• Task details:
Copy each of the following items line for line, with no changes.

* Start Record list *

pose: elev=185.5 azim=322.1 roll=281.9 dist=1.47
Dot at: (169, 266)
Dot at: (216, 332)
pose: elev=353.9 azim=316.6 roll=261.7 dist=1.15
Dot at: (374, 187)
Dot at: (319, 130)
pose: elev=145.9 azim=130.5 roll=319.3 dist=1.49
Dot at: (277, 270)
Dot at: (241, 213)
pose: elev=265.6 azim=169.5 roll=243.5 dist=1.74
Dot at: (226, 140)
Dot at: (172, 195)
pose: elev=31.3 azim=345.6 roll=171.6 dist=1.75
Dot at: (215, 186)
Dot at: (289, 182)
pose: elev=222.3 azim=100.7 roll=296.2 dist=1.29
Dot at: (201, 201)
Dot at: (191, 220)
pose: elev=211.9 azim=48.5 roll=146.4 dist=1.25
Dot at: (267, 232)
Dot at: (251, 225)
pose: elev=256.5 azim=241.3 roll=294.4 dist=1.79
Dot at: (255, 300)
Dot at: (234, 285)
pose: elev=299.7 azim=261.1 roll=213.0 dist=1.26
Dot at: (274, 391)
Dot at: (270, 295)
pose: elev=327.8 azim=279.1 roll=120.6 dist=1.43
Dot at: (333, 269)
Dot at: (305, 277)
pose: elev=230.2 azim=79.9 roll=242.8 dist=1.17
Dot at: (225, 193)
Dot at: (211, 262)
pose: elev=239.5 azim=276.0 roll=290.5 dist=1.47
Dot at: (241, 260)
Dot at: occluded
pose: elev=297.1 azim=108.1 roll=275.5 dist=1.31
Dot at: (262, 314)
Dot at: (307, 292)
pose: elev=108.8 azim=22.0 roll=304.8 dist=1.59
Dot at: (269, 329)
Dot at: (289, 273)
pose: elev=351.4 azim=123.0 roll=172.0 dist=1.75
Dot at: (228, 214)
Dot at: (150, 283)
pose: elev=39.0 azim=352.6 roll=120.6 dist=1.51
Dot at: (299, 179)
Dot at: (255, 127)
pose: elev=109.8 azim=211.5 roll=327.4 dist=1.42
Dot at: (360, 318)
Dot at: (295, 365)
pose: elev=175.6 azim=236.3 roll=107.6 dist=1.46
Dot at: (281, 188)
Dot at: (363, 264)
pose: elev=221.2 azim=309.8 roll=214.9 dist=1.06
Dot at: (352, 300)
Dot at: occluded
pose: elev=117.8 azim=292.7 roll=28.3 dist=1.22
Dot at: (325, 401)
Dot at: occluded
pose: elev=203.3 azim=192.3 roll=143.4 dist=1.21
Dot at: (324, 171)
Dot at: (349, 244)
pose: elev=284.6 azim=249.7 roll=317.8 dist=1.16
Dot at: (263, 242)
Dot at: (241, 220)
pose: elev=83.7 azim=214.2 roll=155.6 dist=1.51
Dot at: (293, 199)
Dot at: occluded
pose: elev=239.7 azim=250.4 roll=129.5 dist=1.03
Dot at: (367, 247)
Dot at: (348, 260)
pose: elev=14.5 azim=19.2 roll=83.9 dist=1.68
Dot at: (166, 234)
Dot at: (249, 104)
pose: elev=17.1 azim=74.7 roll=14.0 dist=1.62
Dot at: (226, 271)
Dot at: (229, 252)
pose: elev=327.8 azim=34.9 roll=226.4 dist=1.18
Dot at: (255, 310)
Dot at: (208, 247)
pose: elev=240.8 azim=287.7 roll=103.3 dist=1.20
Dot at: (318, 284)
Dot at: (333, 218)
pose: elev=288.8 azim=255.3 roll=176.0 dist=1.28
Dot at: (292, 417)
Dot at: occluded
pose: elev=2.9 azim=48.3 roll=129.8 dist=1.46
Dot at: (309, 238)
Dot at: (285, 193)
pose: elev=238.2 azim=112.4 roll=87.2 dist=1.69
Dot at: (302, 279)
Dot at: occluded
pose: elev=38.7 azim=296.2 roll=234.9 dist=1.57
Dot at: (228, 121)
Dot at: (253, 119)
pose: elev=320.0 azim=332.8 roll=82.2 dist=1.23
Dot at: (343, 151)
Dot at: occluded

* End Record list *

• Solved problem:
pose: elev=185.5 azim=322.1 roll=281.9 dist=1.47
Dot at: (169, 266)
Dot at: (216, 332)
pose: elev=353.9 azim=316.6 roll=261.7 dist=1.15
Dot at: (374, 187)
Dot at: (319, 130)
pose: elev=145.9 azim=130.5 roll=319.3 dist=1.49
Dot at: (277, 270)
Dot at: (241, 213)
pose: elev=265.6 azim=169.5 roll=243.5 dist=1.74
Dot at: (226, 140)
Dot at: (172, 195)
pose: elev=31.3 azim=345.6 roll=171.6 dist=1.75
Dot at: (215, 186)
Dot at: (289, 182)
pose: elev=222.3 azim=100.7 roll=296.2 dist=1.29
Dot at: (201, 201)
Dot at: (191, 220)
pose: elev=211.9 azim=48.5 roll=146.4 dist=1.25
Dot at: (267, 232)
Dot at: (251, 225)
pose: elev=256.5 azim=241.3 roll=294.4 dist=1.79
Dot at: (255, 300)
Dot at: (234, 285)
pose: elev=299.7 azim=261.1 roll=213.0 dist=1.26
Dot at: (274, 391)
Dot at: (270, 295)
pose: elev=327.8 azim=279.1 roll=120.6 dist=1.43
Dot at: (333, 269)
Dot at: (305, 277)
pose: elev=230.2 azim=79.9 roll=242.8 dist=1.17
Dot at: (225, 193)
Dot at: (211, 262)
pose: elev=239.5 azim=276.0 roll=290.5 dist=1.47
Dot at: (241, 260)
Dot at: occluded
pose: elev=297.1 azim=108.1 roll=275.5 dist=1.31
Dot at: (262, 314)
Dot at: (307, 292)
pose: elev=108.8 azim=22.0 roll=304.8 dist=1.59
Dot at: (269, 329)
Dot at: (289, 273)
pose: elev=351.4 azim=123.0 roll=172.0 dist=1.75
Dot at: (228, 214)
Dot at: (150, 283)
pose: elev=39.0 azim=352.6 roll=120.6 dist=1.51
Dot at: (299, 179)
Dot at: (255, 127)
pose: elev=109.8 azim=211.5 roll=327.4 dist=1.42
Dot at: (360, 318)
Dot at: (295, 365)
pose: elev=175.6 azim=236.3 roll=107.6 dist=1.46
Dot at: (281, 188)
Dot at: (363, 264)
pose: elev=221.2 azim=309.8 roll=214.9 dist=1.06
Dot at: (352, 300)
Dot at: occluded
pose: elev=117.8 azim=292.7 roll=28.3 dist=1.22
Dot at: (325, 401)
Dot at: occluded
pose: elev=203.3 azim=192.3 roll=143.4 dist=1.21
Dot at: (324, 171)
Dot at: (349, 244)
pose: elev=284.6 azim=249.7 roll=317.8 dist=1.16
Dot at: (263, 242)
Dot at: (241, 220)
pose: elev=83.7 azim=214.2 roll=155.6 dist=1.51
Dot at: (293, 199)
Dot at: occluded
pose: elev=239.7 azim=250.4 roll=129.5 dist=1.03
Dot at: (367, 247)
Dot at: (348, 260)
pose: elev=14.5 azim=19.2 roll=83.9 dist=1.68
Dot at: (166, 234)
Dot at: (249, 104)
pose: elev=17.1 azim=74.7 roll=14.0 dist=1.62
Dot at: (226, 271)
Dot at: (229, 252)
pose: elev=327.8 azim=34.9 roll=226.4 dist=1.18
Dot at: (255, 310)
Dot at: (208, 247)
pose: elev=240.8 azim=287.7 roll=103.3 dist=1.20
Dot at: (318, 284)
Dot at: (333, 218)
pose: elev=288.8 azim=255.3 roll=176.0 dist=1.28
Dot at: (292, 417)
Dot at: occluded
pose: elev=2.9 azim=48.3 roll=129.8 dist=1.46
Dot at: (309, 238)
Dot at: (285, 193)
pose: elev=238.2 azim=112.4 roll=87.2 dist=1.69
Dot at: (302, 279)
Dot at: occluded
pose: elev=38.7 azim=296.2 roll=234.9 dist=1.57
Dot at: (228, 121)
Dot at: (253, 119)
pose: elev=320.0 azim=332.8 roll=82.2 dist=1.23
Dot at: (343, 151)
Dot at: occluded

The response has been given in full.